All you need to do is convince a doctor that you're eligible and they sign it for you.
Let's bring in Kit Molehaus.
Kit, thanks for joining us.
I mean, such an emotional debate, but Danny here essentially saying that we're not capable of designing a framework of regulations and the necessary checks and balances.
I mean, surely, come on, we're smart enough to be able to do that, aren't we?
Well, that's certainly my view.
And, you know, Danny cites the situation in Canada very often as a comparison.
But if we followed that kind of principle, then we wouldn't necessarily have an abortion.
Or they have no legal restrictions on abortion at any stage in Canada.
And yet we design a law in our own country that is for our own values.
The other thing that we need to stress, of course, is that the situation in this country at the moment, the status quo, is horrible.
I mean, we've got, you know, one person a week on average going to Switzerland to take their own life at Dignitas.

**QUESTIONS**
• a. Restate the line of the debate transcript that begins "I mean, we've got, you know, one person a week" in a single shorter sentence, keeping its facts.
• b. In the debate transcript, which country does Danny often cite as a comparison?
• c. Resume the debate transcript after its final line, "at Dignitas."

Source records
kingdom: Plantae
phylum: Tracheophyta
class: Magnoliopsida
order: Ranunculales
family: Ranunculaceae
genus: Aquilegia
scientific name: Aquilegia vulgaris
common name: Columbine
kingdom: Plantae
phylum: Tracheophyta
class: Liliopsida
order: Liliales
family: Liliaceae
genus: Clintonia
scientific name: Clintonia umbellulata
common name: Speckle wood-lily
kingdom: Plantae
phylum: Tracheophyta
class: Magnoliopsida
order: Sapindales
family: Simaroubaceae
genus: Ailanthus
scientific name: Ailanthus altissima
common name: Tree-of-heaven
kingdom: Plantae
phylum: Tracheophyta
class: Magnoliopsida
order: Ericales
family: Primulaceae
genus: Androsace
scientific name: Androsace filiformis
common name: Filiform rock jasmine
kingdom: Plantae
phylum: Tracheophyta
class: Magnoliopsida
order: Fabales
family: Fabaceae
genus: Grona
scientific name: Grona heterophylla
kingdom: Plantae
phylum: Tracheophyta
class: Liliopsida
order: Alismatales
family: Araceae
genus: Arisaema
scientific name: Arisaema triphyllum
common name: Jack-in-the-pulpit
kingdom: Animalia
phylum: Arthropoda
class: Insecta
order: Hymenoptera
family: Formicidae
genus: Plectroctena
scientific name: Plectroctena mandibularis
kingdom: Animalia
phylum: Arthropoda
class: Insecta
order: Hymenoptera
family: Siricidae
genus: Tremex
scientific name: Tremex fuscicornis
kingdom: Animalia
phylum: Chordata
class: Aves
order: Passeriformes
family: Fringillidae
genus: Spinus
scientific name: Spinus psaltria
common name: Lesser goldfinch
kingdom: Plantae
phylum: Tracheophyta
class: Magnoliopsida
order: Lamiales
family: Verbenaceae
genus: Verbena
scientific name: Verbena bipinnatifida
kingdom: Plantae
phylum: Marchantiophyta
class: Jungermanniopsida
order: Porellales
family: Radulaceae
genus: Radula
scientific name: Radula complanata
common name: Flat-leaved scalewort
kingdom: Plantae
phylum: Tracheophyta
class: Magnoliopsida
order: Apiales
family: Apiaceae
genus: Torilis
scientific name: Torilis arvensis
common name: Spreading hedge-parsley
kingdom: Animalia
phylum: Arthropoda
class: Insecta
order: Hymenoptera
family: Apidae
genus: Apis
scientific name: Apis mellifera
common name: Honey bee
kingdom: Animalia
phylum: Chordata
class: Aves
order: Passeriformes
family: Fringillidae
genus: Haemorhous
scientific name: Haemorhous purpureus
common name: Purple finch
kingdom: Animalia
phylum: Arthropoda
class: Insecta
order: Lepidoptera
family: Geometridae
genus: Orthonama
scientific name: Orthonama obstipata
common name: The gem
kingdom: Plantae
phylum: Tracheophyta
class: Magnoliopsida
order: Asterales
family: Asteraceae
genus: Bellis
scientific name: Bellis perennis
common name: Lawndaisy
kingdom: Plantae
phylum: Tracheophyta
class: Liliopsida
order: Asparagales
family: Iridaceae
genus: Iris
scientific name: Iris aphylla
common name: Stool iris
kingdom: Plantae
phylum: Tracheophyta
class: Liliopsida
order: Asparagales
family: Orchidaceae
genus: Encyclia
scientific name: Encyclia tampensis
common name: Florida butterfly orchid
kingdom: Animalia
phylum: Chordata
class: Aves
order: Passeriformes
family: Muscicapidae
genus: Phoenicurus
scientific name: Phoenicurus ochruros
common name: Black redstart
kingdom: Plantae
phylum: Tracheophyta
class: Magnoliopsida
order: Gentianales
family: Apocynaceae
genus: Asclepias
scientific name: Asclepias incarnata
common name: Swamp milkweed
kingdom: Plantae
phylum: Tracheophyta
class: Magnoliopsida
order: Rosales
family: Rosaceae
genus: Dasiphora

**ANSWERS BY TASK**
• a. On average, one person a week goes to Switzerland to end their own life at Dignitas.

• b. Canada.

• c.
You know, we've got several hundred people every year with terminal diseases committing suicide in horrible circumstances and thousands of people dying horrible, undignified deaths.
And that's before you even get into the position of doctors helping people on their way.
And have you got any extremists?
So the situation in the country in the UK at the moment is deeply distressing for thousands, if not millions of people.
And it's just not acceptable.
And we do believe, you know, I chair the all-party group in Parliament and I work with Dignity and Dying.
We do believe that it is possible for us to design a law which safeguards people and place.
I'm sorry, we seem to be having a few problems with your line there.
So we'll come back to you if we may.
Daniel, how do you feel?
Do you feel that you've been somewhat sort of dragged into this debate by your dear mother?
Because it may not have been a cause that you necessarily would have chosen.
No, well, I did choose it.
I mean, it is slightly her fault because when I became an MP, she asked me to help her with the campaign for legalised assisted suicide.
I'd always been quite iffy about the topic.
I didn't like it in principle to begin with, but I said I would look into it.
So I looked into it and my prejudices were confirmed.
You know, I really think it's dangerous.
So, no, I think it's very important.
I don't like disagreeing with my mum.
She and Kit, I really respect the arguments on the other side.
I would just agree with Kit, though.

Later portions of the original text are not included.